A big misconception about total rewards packages is that they are more expensive. That’s because a number of companies equate the notion of rewards with “more”—more pay, more benefits, and more combinations of rewards. What companies need to realize is that by remixing their rewards in a more cost-effective way, they can strengthen their programs and improve employees’ perception of value without necessarily increasing their overall investment. It’s largely a matter of reallocating dollars rather than finding more dollars.

Indeed, as companies discover the power of targeted reallocation of rewards and begin promoting the total value of their programs, they are abandoning the practice of setting pay, benefits, and other budgets in isolation, without reference to broad strategic and cost objectives. As they begin understanding their true aggregate costs— often for the first time—they are in a position to measure the extent to which their expenditures are in line with, over, or under competitive practice. And they can then measure whether they’re getting a reasonable return on their overall investment.

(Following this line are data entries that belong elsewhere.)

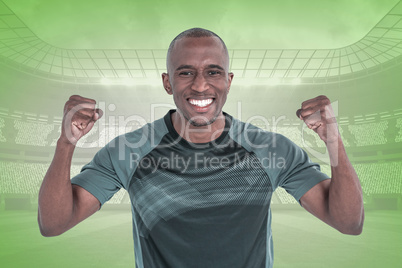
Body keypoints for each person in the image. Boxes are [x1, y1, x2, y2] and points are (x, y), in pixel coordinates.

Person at [38, 28, 364, 268]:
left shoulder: (270, 149)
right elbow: (54, 224)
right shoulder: (129, 151)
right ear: (167, 82)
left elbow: (348, 223)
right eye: (186, 73)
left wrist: (333, 140)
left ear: (229, 80)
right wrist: (67, 141)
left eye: (213, 72)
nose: (200, 85)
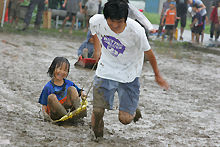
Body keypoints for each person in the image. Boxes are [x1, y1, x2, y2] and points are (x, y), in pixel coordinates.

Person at [89, 0, 169, 139]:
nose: (115, 26)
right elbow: (94, 30)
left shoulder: (136, 31)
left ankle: (132, 109)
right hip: (105, 70)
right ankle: (98, 139)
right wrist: (97, 48)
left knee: (125, 119)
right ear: (105, 18)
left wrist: (157, 74)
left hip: (129, 73)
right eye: (111, 22)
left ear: (126, 18)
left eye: (119, 21)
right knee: (97, 111)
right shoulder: (97, 20)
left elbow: (149, 53)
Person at [38, 57, 87, 122]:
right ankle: (67, 118)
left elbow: (79, 91)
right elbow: (44, 106)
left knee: (72, 89)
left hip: (66, 109)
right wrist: (46, 116)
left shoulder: (69, 83)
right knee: (51, 97)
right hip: (55, 113)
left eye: (65, 70)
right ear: (53, 68)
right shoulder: (48, 87)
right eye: (60, 69)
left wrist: (83, 93)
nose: (62, 72)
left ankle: (78, 112)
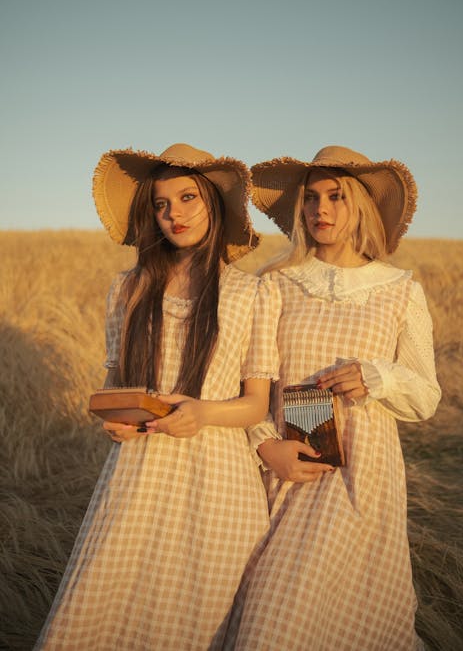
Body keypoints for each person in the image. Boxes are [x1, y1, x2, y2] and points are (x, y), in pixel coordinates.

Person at [35, 143, 278, 651]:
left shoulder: (251, 293)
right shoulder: (128, 289)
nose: (175, 214)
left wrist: (202, 412)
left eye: (188, 198)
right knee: (101, 605)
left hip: (219, 479)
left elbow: (257, 403)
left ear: (213, 204)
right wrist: (115, 419)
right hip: (137, 471)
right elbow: (113, 386)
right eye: (162, 204)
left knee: (196, 619)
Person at [228, 145, 441, 651]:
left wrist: (377, 376)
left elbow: (426, 396)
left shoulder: (400, 290)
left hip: (363, 477)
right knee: (269, 624)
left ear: (361, 206)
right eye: (312, 198)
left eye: (337, 197)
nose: (321, 209)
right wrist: (264, 446)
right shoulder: (274, 286)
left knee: (347, 622)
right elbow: (245, 385)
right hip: (288, 473)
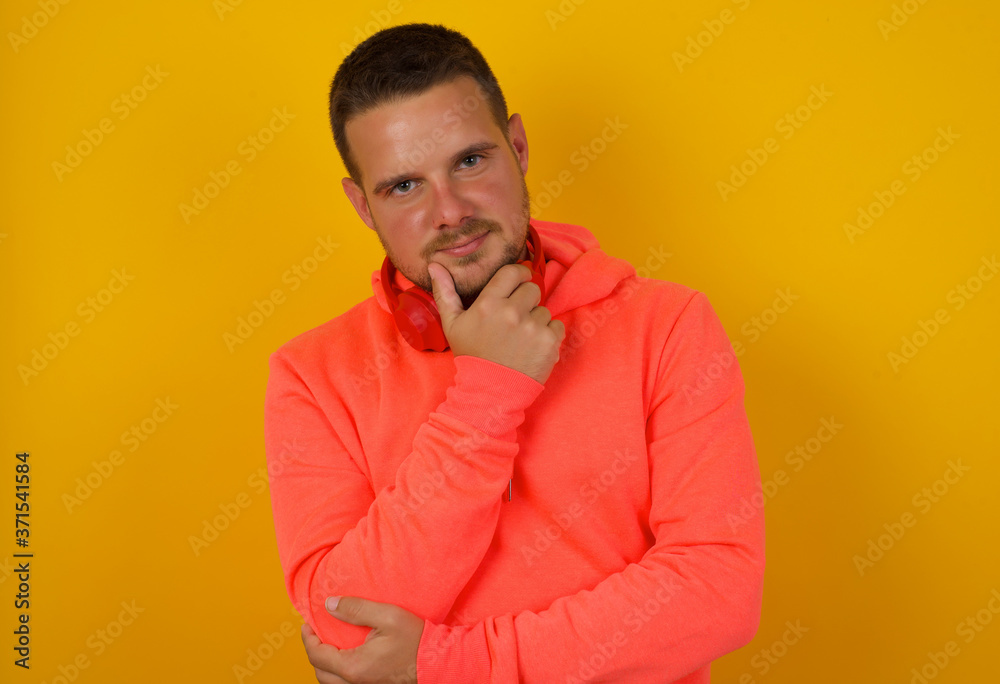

Today’s workforce includes several distinct generations, each with a different perspective of the employer-employee relationship. Most employee research indicates that younger employees place a far higher priority on work environment and learning and development than on the traditional rewards components. In contrast, older workers put more emphasis on pay and benefits. All employees are concerned with health care, wealth accumulation, career development, and time off. It simply is no longer possible to create a set of rewards that is universally appealing to all employees or to address a series of complex business issues through a single set of solutions.

The challenge is to develop and implement a flexible program that capitalizes on this diverse workforce. Valuing each employee includes understanding that everyone does not want to work the same way or be rewarded the same way. To achieve excellence, employers need a portfolio of total rewards plans.